Both Eyes Open?

I shoot with my left eye with right eye open so that I don't have to close any one eye when shooting. Tried shooting with my right with left open....doesn't work for me and don't see the point of it except that it supposed to be a rangefinder thing.
 
I do. I do it with a dslr too. I think I started doing it when shooting racing and wanting to see what was coming into the frame. I just got used to seeing what's around me. I don't do it 100% of the time though.
 
Only with the 50mm 1:1 finder..

Can't get it to work with the 28mm finder. Not because of the magnification, but because of the barrel distortion; the views just don't line up..
 
With either .72 or .91 I close the left eye first to orient my right eye to the view and then open my left eye as a secondary view.
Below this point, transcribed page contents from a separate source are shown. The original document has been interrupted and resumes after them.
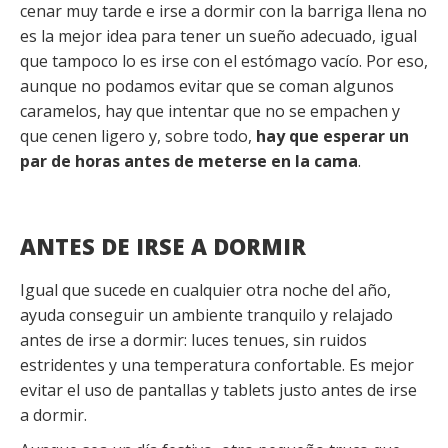
cenar muy tarde e irse a dormir con la barriga llena no
es la mejor idea para tener un sueño adecuado, igual
que tampoco lo es irse con el estómago vacío. Por eso,
aunque no podamos evitar que se coman algunos
caramelos, hay que intentar que no se empachen y
que cenen ligero y, sobre todo,
hay que esperar un
par de horas antes de meterse en la cama
.
ANTES DE IRSE A DORMIR
Igual que sucede en cualquier otra noche del año,
ayuda conseguir un ambiente tranquilo y relajado
antes de irse a dormir: luces tenues, sin ruidos
estridentes y una temperatura confortable. Es mejor
evitar el uso de pantallas y tablets justo antes de irse
a dormir.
Doing that lets me keep both eyes open while allowing my brain to stay focused on what the right eye sees.
 
With either .72 or .91 I close the left eye first to orient my right eye to the view and then open my left eye as a secondary view. Doing that lets me keep both eyes open while allowing my brain to stay focused on what the right eye sees.

I tried doing this but eventually i get distracted with all the overlapping images that both of my eyes see.. and the fact that I always lose the RF patch... hahaha..
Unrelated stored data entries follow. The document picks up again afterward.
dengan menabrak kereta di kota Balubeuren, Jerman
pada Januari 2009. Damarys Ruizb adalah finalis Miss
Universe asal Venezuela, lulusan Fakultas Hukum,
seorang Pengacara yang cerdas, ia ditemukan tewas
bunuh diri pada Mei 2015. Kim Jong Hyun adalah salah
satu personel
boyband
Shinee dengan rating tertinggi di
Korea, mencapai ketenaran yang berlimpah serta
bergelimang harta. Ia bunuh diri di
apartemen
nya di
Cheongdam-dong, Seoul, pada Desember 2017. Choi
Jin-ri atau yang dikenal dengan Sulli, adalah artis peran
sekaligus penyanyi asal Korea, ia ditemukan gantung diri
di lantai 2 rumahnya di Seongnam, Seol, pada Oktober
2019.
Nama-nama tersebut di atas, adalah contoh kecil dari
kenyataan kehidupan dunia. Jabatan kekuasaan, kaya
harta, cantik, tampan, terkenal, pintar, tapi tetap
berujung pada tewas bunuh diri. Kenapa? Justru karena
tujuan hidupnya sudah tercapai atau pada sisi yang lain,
using an SLR/dSLR.. its fine.. no headaches..
 
I tried doing this but eventually i get distracted with all the overlapping images that both of my eyes see.. and the fact that I always lose the RF patch... hahaha..
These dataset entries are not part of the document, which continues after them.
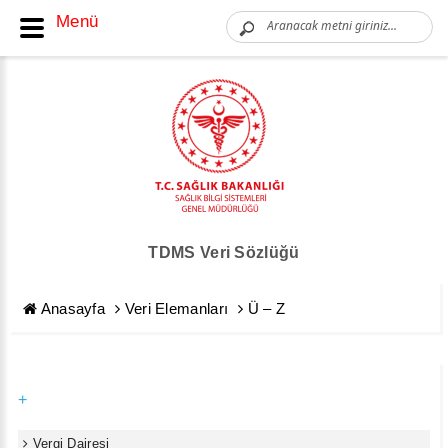
Menü
TDMS Veri Sözlüğü
Anasayfa
Veri Elemanları
Ü – Z
+
Vergi Dairesi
using an SLR/dSLR.. its fine.. no headaches..

It took me a while to get used to it. I kept my attention on what was going into the right eye and used that to focus and compose. I keep my left eye open but let it stay blurred or unfocused, everything looks a little blurry from my left eye but I mainly keep it open to look for movement coming from the sides.
 
Those humans whose eyes are correctly aligned and whose nervous systems are in order are blessed with binocular vision: but that may not be such a blessing when one eye is at a camera's view-finder.